The smart fortwo: You won't forget your first time in smart USA's little two-seater, either. And after that initial test-drive, you'll be less likely to drive it again. While the car fit the eco-sensibilities of some consumers, its abysmal transmission remains its Achilles' heel. Bumper cars are more fun, and have more room. Add to that its French pedigree, expensive price and relatively poor gas mileage and the smart fortwo isn't even wise forone.
The Chevrolet Corvette Z06: This coupe crushes supercars for a third of the price. It reset performance standards and shows what Chevrolet should be at every level: Precise, exact and overwhelming. It's a monster in aluminum and carbon fiber clothing. When it returned at the start of this decade, it seemed gleeful to blast drivers through corners. Then in 2006, its new design wowed even more people.
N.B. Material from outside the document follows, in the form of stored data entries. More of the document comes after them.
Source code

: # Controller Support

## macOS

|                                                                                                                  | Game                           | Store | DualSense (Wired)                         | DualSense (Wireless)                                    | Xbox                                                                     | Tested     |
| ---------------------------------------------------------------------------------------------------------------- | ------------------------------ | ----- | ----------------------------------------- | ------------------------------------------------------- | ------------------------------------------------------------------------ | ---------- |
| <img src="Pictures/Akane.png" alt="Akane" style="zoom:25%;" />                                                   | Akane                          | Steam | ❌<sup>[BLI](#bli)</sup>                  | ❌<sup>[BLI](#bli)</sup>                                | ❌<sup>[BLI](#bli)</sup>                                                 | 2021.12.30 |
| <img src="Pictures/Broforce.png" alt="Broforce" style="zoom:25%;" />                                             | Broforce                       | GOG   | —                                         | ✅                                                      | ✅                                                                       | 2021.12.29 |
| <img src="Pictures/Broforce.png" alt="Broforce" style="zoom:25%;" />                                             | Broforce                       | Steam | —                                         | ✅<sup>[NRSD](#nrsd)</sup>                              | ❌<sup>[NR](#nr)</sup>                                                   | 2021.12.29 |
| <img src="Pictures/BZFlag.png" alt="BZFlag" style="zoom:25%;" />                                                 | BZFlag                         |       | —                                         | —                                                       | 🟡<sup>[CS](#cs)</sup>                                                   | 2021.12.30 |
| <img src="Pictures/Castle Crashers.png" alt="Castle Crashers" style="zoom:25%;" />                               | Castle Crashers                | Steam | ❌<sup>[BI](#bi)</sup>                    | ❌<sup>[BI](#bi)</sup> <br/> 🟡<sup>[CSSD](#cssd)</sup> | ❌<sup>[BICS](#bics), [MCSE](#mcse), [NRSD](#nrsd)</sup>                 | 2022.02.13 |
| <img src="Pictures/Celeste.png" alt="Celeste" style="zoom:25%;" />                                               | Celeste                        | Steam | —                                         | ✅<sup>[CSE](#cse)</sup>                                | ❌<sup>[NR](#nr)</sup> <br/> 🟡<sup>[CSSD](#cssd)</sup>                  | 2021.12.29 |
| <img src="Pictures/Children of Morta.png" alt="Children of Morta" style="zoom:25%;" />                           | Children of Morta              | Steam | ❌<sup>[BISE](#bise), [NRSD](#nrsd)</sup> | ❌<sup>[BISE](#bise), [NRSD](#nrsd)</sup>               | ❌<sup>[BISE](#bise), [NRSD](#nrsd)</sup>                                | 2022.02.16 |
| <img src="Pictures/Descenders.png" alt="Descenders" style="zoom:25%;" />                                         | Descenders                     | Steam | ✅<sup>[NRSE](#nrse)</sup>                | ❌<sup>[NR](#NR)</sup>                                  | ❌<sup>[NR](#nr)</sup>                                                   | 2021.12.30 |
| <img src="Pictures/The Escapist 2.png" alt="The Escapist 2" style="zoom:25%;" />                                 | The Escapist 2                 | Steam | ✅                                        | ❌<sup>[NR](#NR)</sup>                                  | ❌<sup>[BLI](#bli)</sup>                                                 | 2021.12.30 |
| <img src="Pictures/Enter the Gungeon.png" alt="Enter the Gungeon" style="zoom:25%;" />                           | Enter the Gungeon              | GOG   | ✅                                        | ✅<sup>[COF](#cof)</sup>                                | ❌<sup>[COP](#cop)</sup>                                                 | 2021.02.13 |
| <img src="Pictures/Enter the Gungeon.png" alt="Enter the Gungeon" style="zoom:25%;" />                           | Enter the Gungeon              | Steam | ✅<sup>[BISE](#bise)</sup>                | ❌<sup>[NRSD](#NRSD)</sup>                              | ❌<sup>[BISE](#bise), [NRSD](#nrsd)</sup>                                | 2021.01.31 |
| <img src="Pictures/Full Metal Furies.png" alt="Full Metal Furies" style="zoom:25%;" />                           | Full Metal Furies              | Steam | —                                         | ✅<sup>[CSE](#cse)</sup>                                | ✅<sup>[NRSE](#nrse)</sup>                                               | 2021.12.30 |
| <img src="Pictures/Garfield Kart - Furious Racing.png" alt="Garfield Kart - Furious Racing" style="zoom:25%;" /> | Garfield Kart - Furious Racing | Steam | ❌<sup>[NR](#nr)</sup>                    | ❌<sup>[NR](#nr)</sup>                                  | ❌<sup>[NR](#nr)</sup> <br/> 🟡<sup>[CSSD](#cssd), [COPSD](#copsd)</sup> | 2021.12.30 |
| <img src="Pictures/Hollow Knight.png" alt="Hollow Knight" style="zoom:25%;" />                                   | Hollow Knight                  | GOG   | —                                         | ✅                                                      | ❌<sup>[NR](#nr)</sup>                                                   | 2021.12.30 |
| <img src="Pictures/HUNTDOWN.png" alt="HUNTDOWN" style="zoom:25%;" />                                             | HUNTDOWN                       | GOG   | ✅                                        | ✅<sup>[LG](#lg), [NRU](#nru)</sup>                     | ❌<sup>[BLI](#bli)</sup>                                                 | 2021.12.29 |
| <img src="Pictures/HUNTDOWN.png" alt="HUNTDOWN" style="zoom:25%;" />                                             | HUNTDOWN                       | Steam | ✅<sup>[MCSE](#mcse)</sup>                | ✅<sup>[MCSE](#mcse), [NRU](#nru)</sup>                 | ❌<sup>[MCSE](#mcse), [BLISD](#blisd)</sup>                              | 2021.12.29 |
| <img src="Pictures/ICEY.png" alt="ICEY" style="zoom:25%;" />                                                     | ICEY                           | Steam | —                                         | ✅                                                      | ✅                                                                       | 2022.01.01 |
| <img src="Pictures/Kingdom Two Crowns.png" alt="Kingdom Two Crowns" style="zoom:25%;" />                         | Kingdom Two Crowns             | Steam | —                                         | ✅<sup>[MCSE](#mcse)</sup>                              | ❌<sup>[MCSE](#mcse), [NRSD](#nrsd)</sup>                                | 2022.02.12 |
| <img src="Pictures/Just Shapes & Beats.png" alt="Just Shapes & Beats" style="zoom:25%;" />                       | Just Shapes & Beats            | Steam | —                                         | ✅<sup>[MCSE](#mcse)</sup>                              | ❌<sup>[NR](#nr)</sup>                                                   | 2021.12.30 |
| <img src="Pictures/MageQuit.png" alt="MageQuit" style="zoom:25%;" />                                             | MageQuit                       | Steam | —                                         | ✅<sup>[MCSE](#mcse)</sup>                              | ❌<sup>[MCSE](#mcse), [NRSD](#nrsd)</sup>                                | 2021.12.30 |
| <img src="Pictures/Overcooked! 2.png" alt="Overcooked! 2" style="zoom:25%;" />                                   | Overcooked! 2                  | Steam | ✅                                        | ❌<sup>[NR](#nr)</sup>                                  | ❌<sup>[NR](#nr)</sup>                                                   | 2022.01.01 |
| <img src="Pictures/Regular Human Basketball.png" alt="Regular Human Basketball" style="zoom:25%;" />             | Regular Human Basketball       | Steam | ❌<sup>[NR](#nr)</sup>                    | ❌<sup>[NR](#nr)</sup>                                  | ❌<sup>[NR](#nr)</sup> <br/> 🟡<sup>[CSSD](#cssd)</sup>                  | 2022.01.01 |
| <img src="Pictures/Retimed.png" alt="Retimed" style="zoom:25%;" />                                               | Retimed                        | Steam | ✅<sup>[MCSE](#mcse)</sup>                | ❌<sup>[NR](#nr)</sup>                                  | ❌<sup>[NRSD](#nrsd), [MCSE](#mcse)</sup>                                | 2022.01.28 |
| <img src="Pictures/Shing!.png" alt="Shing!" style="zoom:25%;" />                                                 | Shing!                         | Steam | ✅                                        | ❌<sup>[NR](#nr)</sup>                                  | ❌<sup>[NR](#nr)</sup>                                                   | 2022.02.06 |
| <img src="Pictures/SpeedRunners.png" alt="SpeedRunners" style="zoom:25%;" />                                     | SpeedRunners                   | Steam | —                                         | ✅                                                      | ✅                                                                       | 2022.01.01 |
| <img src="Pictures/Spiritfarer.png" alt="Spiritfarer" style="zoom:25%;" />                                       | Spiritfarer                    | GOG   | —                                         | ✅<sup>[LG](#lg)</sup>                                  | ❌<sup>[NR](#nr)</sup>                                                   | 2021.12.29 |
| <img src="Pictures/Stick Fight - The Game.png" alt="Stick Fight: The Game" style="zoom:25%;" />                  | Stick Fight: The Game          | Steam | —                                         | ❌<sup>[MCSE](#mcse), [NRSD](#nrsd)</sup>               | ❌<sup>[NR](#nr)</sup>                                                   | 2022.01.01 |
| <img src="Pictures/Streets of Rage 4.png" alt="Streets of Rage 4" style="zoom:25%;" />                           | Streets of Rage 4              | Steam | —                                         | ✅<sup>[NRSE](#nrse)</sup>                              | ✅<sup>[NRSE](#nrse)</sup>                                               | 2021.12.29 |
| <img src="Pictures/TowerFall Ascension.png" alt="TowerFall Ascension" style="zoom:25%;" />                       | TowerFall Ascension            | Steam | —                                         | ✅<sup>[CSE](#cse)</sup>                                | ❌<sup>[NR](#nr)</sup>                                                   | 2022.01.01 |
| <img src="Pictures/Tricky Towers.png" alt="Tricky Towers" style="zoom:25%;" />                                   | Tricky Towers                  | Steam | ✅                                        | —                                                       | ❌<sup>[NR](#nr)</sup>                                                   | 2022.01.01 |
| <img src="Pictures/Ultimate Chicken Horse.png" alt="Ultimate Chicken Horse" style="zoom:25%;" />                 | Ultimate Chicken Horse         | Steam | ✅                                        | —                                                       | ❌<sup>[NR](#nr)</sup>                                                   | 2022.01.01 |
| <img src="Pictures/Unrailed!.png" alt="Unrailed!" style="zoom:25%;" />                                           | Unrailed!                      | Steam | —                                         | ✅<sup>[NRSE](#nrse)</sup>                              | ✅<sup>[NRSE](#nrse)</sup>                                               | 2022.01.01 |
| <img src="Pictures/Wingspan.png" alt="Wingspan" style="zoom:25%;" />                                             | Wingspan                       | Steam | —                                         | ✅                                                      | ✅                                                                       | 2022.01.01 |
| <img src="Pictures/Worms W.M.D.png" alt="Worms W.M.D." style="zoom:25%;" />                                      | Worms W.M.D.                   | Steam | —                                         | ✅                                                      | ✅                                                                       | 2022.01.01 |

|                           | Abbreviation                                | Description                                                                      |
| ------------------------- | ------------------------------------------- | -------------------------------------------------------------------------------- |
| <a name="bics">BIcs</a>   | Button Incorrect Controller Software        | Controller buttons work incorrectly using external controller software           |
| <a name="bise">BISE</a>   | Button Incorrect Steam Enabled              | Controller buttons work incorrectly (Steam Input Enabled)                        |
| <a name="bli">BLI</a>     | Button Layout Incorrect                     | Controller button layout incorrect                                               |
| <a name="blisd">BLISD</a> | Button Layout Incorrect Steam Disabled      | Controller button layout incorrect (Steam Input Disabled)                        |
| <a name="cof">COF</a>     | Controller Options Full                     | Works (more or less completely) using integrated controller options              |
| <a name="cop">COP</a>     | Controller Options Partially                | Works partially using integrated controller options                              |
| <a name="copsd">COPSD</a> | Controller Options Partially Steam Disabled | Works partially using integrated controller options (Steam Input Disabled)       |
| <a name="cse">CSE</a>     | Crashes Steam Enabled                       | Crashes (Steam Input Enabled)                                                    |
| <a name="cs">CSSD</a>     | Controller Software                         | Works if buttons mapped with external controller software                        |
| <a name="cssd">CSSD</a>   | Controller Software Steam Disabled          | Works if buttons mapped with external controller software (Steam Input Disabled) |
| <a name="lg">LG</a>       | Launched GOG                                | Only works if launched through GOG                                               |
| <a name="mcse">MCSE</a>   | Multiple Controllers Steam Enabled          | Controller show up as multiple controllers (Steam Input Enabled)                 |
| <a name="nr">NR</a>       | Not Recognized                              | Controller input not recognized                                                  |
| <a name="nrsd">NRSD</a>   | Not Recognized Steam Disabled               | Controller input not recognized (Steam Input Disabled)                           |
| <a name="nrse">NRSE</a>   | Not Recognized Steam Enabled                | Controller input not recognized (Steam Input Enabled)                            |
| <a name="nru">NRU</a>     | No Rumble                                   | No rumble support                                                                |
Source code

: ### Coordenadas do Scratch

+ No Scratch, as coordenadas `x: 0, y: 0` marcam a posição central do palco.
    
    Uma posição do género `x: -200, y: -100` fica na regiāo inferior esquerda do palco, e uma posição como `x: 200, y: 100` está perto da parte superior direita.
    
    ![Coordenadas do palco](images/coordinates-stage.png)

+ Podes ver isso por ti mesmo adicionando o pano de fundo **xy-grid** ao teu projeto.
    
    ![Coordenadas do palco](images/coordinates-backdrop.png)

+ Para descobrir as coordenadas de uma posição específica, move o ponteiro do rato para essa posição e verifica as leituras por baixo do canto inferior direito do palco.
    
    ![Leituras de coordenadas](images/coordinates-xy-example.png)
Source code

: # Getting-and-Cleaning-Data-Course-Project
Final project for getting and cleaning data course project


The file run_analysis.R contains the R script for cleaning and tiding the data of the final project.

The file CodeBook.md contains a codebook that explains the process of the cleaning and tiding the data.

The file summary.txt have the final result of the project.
The Jaguar X-Type: What an awful car inside and out. The Jaguar X-Type should serve as a shiny reminder to never let accountants design a car and never take a premier brand and devise a way to cheapen it for the masses. Exclusive means never having to throw money on the hood.
The Chrysler 300: This car still looks great on the road. That big front end and long hood, the high belt line, the powerful engine are details that prove how classics are always classics. When the 300 arrived in 2005, it proved that rear-wheel drive vehicles can still appeal to the masses. The 300C, with its 5.7-liter Hemi V-8, was the home run Chrysler needed at the time. Now, it needs another hit, but even bigger.
The Cadillac CTS: While the first CTS stirred the pot, the second-generation CTS redefined a brand. Look through Cadillac's lineup and see how each model emulates the other, building on their family resemblance. The Escalade may have been the first Cadillac in this decade to draw such high design praise, but it was the CTS that legitimized it as a sporty, luxury brand. Performance and luxury never looked better and the direct injection V-6 under the hood is an engine that will serve as a workhorse for the next decade.
The Toyota Prius: If there were only one vehicle to choose as the defining motorcar from 2000-09, it would be the Toyota Prius.
Toyota created its green image because of the Prius and changed the way every carmaker approaches hybrids. It spent millions to develop its program and remains the hybrid leader in most consumers' minds.
While Prius' success coincides with the rise of Toyota as the world's largest carmaker during this past decade, it's not coincidence.